Аналогия между своими личными переживаниями и возможной эволюцией России легко могла представляться уму Леонтьева, потому что в пережитом им переломе было не появление чего-либо безусловно нового, а возрождение старого. Он был глубоко русский тип как до своего перелома, так и в самом переломе и после него. Он в самом себе нес ту двойственность, которая раздирает современную русскую душу, совмещающую две [совершенно] противоположные основы жизни и эволюции. Их борьба и составила психологическую драму, пережитую Леонтьевым.
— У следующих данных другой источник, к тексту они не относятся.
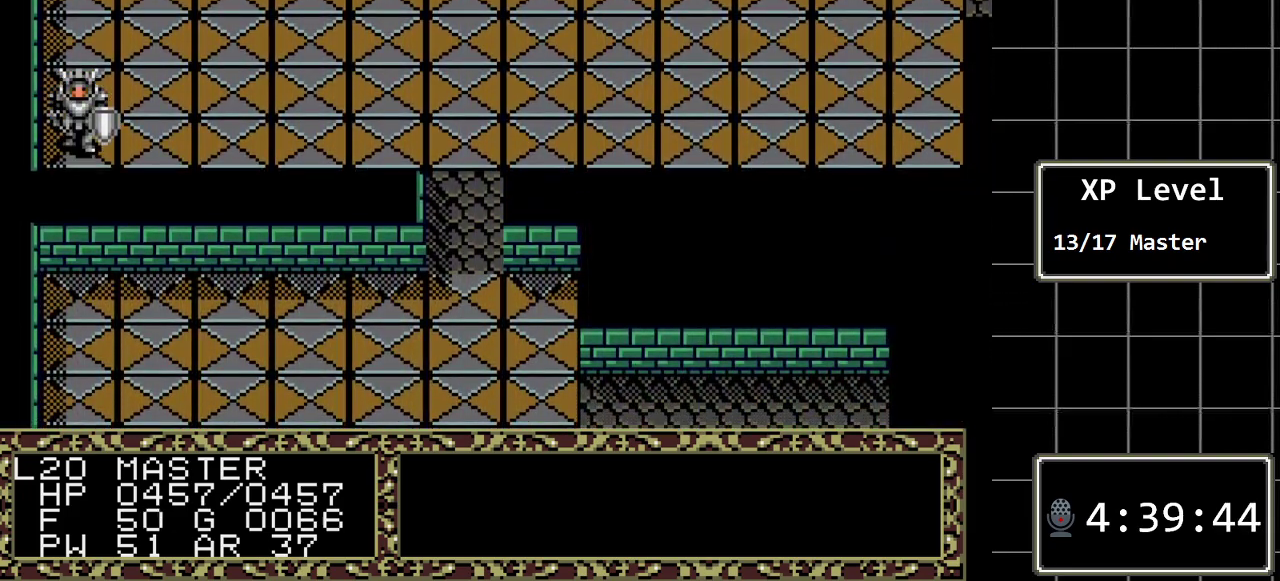
{"buttons": ["DPAD_UP"], "events": [[117, "DPAD_DOWN", "up"], [183, "DPAD_UP", "down"]]}
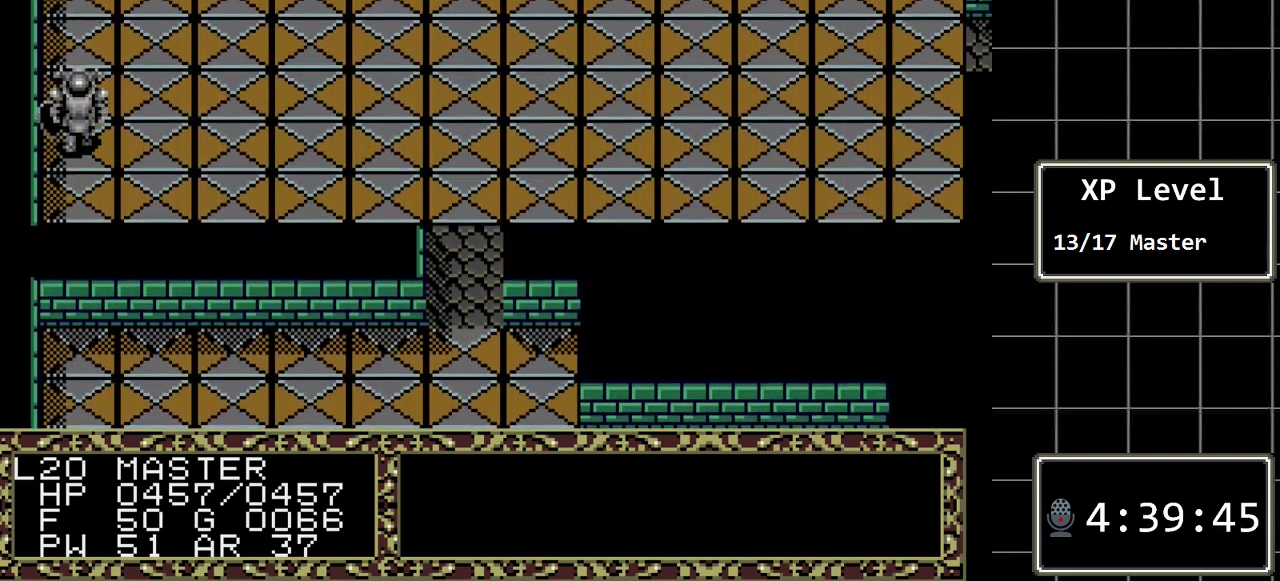
{"buttons": ["DPAD_UP"], "events": []}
Не очень-то веря этому, он все-таки поддавался иллюзорной надежде на национальное возрождение России. Такой самообман был в ту эпоху вполне естественен. Те, кто не переживал лично времени Александра III, — не могут себе и представить резкой разницы его с эпохой Александра II. Это были как будто две различные страны. В эпоху Александра II весь прогресс, все благо, в представлении русского общества, неразрывно соединялись с разрушением исторических основ страны. При Александре III вспыхнуло национальное чувство, которое указывало прогресс и благо в укреплении и развитии этих исторических основ. Остатки прежнего, антинационального, европейского, каким оно себя считало, были еще очень могущественны, но, казалось, шаг за шагом отступали перед новым, национальным. Эта «реакция» национального против европейско-революционного была так сильна, что даже пессимистический Леонтьев преувеличивал ее значение, и мы по этому предмету спорили с ним. Я говорил, что антинационально-революционное движение у нас непременно скоро возобновится. Леонтьев же полагал, что национальная «реакция» продолжится еще много времени и [следовательно, разовьет] успеет развить большие силы для противодействия антинациональному. «Сколько времени, по Вашему мнению, может длиться эта реакция?» — спрашивал он. Я отвечал: «Лет пять-шесть»… Он только плечами вздернул. «Что Вы! Уж, по крайней мере, лет 25». Мой глазомер оказался вернее, и вспышка прежнего антинационально-революционного настроения произошла у нас немедленно с началом нового царствования Николая II. Леонтьеву, однако, этого уже не довелось увидеть, и он последние годы жизни провел в надежде, что в России в широком национальном масштабе может повториться тот же процесс возрождения, который он пережил в самом себе.
Совершенно не знаю обстановки его воспитания, но у него проявлялась какая-то прирожденная властность, стародворянская тонкость вкуса, а также и стародворянская распущенность. Вообще, он производил впечатление утонченно развитого русского барина. С этим связано и его какое-то физиологическое отвращение от всякого «хамства».